TASK INPUT
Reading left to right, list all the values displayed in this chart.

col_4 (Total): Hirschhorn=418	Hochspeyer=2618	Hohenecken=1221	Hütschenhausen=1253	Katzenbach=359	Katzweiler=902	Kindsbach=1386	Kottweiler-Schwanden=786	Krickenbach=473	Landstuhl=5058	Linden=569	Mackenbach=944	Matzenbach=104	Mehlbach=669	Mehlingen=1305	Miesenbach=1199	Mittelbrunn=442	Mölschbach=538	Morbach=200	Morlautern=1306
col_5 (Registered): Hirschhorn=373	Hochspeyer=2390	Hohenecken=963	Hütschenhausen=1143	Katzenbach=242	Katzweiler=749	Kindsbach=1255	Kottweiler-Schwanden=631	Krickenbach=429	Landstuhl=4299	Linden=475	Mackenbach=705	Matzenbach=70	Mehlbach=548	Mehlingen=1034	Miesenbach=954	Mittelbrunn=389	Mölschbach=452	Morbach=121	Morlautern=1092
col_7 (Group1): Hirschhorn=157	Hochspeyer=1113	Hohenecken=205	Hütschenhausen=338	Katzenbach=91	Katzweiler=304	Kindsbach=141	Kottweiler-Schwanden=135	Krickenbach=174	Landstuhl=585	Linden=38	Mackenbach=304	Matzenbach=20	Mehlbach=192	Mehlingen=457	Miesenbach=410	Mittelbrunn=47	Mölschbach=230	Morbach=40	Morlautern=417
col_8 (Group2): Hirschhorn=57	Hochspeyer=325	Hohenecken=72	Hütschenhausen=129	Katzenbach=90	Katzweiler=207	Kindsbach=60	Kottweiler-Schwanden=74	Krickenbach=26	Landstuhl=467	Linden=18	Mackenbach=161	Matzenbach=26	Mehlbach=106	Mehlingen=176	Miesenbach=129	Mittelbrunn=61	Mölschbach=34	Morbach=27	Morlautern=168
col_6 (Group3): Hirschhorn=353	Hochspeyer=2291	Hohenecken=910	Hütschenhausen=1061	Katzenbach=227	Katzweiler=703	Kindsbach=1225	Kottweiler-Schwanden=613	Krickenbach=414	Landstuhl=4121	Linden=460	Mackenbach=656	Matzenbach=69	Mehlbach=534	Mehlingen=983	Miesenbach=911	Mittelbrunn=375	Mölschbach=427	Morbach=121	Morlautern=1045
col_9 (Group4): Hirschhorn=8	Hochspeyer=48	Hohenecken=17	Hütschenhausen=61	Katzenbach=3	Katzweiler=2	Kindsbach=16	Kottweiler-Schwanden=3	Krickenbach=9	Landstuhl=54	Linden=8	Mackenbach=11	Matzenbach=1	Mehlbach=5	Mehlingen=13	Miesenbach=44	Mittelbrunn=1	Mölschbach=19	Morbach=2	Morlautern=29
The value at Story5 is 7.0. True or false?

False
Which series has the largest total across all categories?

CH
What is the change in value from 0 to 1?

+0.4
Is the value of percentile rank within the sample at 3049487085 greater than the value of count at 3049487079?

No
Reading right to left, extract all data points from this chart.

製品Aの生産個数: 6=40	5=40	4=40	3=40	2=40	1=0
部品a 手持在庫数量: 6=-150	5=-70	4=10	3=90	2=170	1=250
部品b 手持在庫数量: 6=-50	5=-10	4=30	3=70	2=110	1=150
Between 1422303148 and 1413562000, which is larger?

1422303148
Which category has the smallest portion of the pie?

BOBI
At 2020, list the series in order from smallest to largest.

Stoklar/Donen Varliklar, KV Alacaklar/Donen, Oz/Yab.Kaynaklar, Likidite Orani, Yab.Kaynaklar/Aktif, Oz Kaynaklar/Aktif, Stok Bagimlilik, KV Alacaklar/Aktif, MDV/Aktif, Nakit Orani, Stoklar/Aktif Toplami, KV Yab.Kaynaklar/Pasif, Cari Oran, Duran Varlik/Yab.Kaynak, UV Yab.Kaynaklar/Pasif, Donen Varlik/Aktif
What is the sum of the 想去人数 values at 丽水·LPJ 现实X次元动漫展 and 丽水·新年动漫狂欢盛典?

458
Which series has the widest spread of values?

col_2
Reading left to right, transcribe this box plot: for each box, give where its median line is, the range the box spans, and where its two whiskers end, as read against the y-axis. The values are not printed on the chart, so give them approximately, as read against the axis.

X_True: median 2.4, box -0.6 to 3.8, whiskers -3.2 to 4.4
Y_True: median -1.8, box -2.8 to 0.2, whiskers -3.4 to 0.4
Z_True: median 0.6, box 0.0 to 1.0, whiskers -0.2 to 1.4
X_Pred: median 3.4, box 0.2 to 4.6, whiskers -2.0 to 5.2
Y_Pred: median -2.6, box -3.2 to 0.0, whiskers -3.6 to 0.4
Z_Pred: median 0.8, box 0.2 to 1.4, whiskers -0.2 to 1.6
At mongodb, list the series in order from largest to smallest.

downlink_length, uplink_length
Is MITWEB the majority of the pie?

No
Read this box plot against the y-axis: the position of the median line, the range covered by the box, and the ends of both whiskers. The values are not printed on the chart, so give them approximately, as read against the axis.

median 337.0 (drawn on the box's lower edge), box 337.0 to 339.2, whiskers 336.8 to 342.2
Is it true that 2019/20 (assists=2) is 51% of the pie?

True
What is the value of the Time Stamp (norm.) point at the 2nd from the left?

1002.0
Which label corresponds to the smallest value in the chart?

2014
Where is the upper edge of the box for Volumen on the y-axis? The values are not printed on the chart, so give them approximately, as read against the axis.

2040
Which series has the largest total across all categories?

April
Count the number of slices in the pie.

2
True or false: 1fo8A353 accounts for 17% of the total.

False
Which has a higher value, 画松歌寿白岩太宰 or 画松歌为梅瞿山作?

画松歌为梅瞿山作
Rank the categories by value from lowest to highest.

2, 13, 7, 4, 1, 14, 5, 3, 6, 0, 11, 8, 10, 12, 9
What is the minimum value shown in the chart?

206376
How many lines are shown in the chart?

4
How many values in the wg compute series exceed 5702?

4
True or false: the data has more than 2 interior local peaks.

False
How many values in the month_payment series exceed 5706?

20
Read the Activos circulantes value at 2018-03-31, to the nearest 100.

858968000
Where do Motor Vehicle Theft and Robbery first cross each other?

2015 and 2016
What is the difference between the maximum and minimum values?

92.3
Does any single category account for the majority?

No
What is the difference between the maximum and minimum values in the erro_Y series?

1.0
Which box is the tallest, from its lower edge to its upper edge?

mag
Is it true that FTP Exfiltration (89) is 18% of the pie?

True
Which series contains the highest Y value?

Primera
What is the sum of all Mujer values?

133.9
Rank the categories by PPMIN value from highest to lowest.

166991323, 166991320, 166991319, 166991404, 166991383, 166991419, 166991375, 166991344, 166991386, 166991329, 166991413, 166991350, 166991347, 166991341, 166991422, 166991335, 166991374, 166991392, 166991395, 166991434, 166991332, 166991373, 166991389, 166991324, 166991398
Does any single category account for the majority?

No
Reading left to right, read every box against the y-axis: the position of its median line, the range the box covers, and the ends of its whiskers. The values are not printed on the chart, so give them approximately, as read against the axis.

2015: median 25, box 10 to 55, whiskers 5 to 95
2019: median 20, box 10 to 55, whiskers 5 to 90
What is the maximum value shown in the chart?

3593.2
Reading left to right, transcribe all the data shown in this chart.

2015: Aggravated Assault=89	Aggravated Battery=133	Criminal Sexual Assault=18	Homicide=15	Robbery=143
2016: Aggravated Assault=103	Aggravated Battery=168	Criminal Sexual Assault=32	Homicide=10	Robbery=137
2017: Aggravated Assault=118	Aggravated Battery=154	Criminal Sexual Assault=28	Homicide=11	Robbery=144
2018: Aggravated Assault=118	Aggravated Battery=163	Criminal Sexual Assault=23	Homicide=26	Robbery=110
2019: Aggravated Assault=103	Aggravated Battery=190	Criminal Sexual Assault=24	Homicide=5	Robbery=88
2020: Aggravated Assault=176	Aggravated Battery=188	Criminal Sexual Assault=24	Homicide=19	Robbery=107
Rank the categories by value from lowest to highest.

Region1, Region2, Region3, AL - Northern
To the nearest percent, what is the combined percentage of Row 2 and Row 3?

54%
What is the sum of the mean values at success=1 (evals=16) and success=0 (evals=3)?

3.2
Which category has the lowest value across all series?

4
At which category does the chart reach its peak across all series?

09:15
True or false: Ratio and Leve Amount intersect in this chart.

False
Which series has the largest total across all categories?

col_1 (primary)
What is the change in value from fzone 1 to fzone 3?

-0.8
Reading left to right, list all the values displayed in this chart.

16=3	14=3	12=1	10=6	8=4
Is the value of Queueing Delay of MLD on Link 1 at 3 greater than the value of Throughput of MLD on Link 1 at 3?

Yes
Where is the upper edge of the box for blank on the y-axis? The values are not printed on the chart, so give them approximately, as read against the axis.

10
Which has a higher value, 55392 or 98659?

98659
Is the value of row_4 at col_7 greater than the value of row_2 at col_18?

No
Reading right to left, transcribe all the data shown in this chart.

EXERCISE BRIEF
Report each line of the entries above that contains the word "position", copying every such line in full.

WORKED SOLUTION
Read this box plot against the y-axis: the position of the median line, the range covered by the box, and the ends of both whiskers. The values are not printed on the chart, so give them approximately, as read against the axis.
Reading left to right, read every box against the y-axis: the position of its median line, the range the box covers, and the ends of its whiskers. The values are not printed on the chart, so give them approximately, as read against the axis.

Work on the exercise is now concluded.